Business groups like the U.S. Chamber of Commerce, the Business Roundtable, and the National Association of Manufacturers, endorsed by minority leader Mitch McConnell and the Senate Republicans, are in the arms. They warn that higher corporate taxes will backfire. They say this will slow economic growth and cripple US companies in global competition.

But we’ve heard that siren song before, and our experience with the 2017 Trump tax cut tells us not to buy this pitch. In 2017, business leaders promised that lowering corporate taxes would lead to corporate investment in jobs and economic growth. But that didn’t happen. The annual US economic growth rate remained stubbornly at 2.4 percent for two years before Trump’s tax cuts and at 2.4 percent for two years after the tax cuts. The promised economic gain did not materialize.

The same is true when U.S. companies received a tax cut for bringing home $ 777 billion in foreign profits. They again promised investment, jobs and growth. Again it didn’t happen. Instead, the Federal Reserve reports, U.S. multinational corporations have poured hundreds of billions of billions of repatriated foreign profits into higher dividends and share buybacks, causing stocks to soar on Well Street and generating huge financial gains for the corporate and financial elite.

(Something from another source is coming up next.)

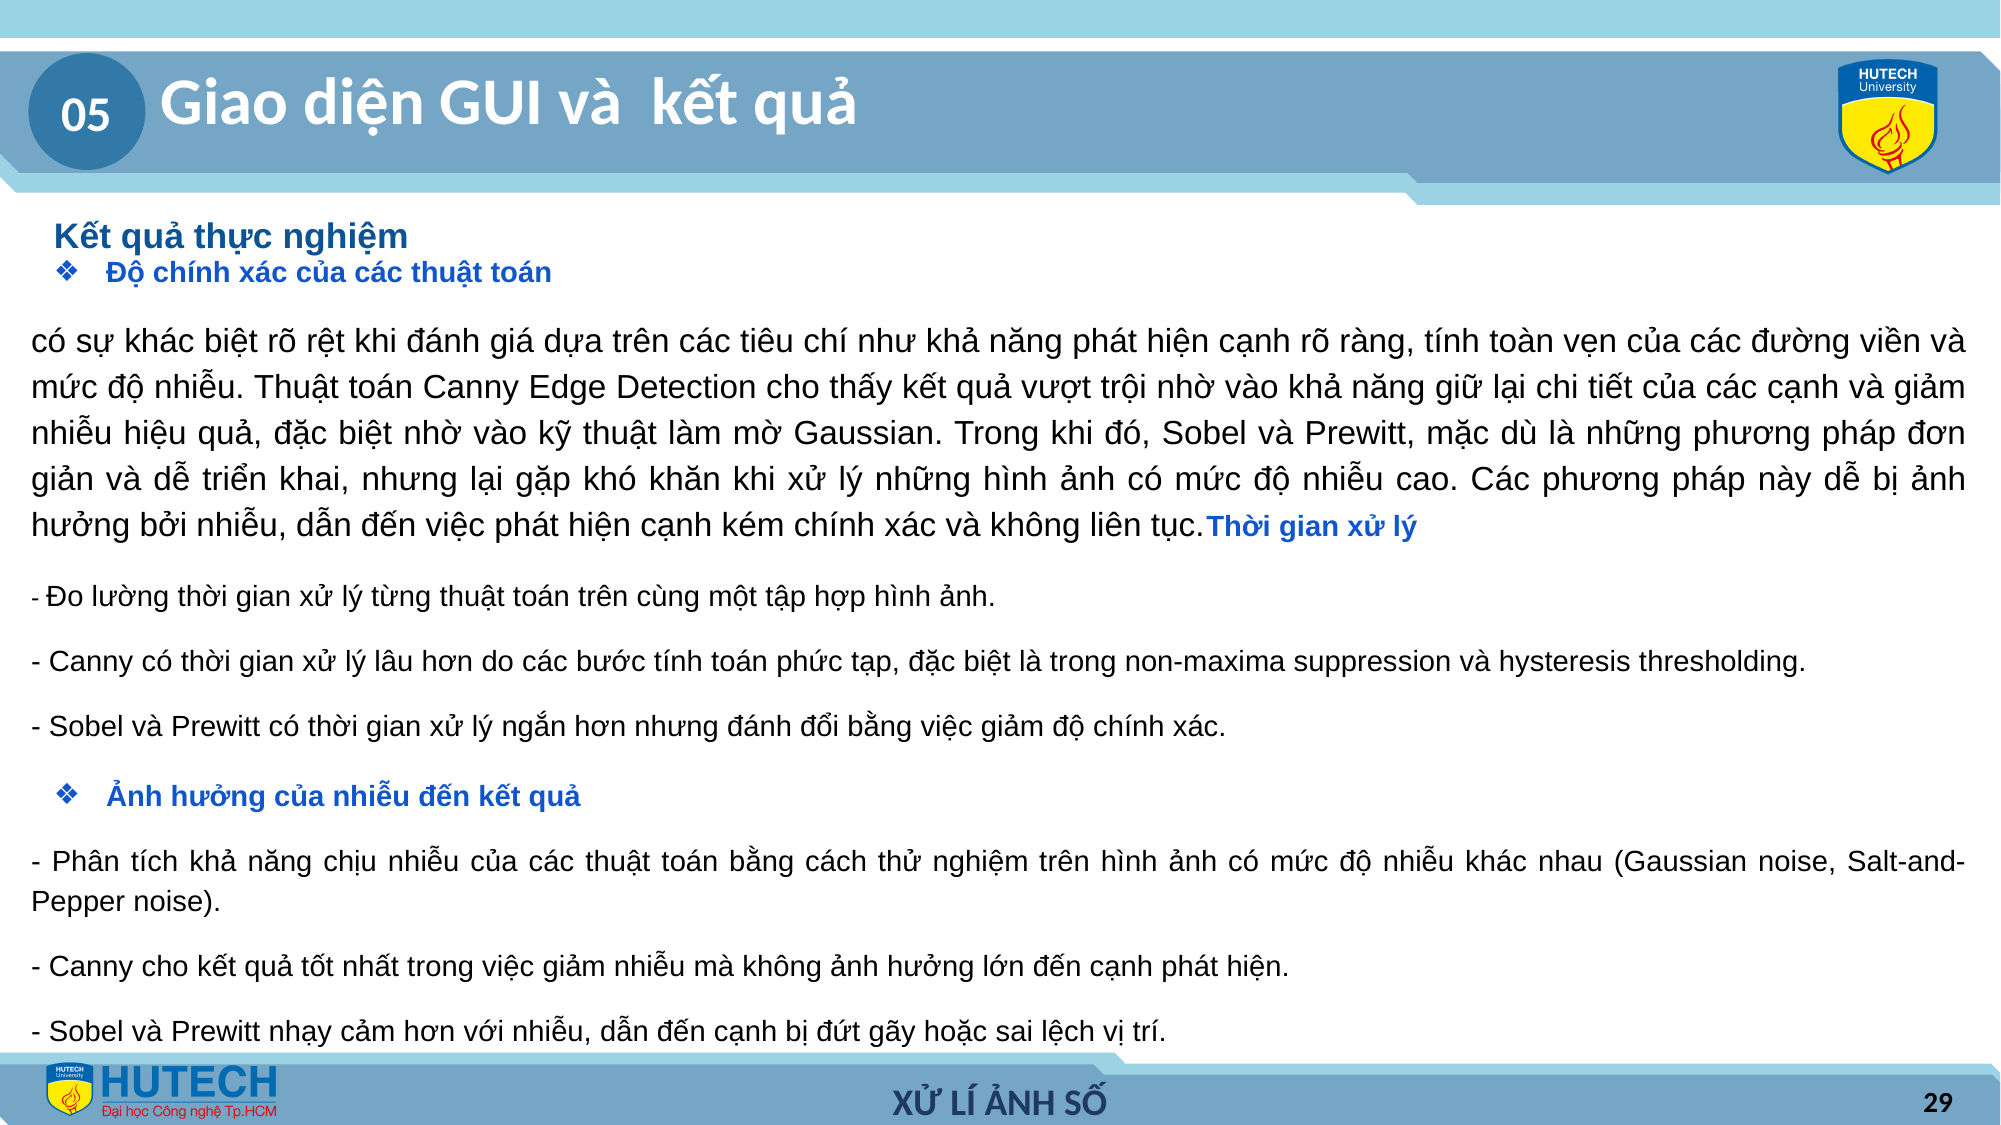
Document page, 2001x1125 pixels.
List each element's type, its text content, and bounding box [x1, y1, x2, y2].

Raising $ 1 trillion in profits from US billionaires

So Biden suggests reversing this process: tackling economic inequality by containing Niagara’s corporate profits to the top 1% by increasing corporate taxes. The time is right, given the galloping growth in inequality during the pandemic.

Thanks to soaring profits at Apple, Amazon, Netflix, Google, Zoom, and a fleet of hot internet services we all needed at home during the pandemic, America’s 650 billionaires – the main owners of tech high-flyers – added $ 1 trillion to her Fortune during the 2020 pandemic year while most American families struggled to stay afloat economically, pay the rent, and put food on the table.

This is the one-sided inequality that Biden is now trying to fix by increasing corporate taxes so America can raise the funds to invest in our collective future. “It’s honest. It’s fair, ”says Biden. “It’s taxable and it pays off for what we need.”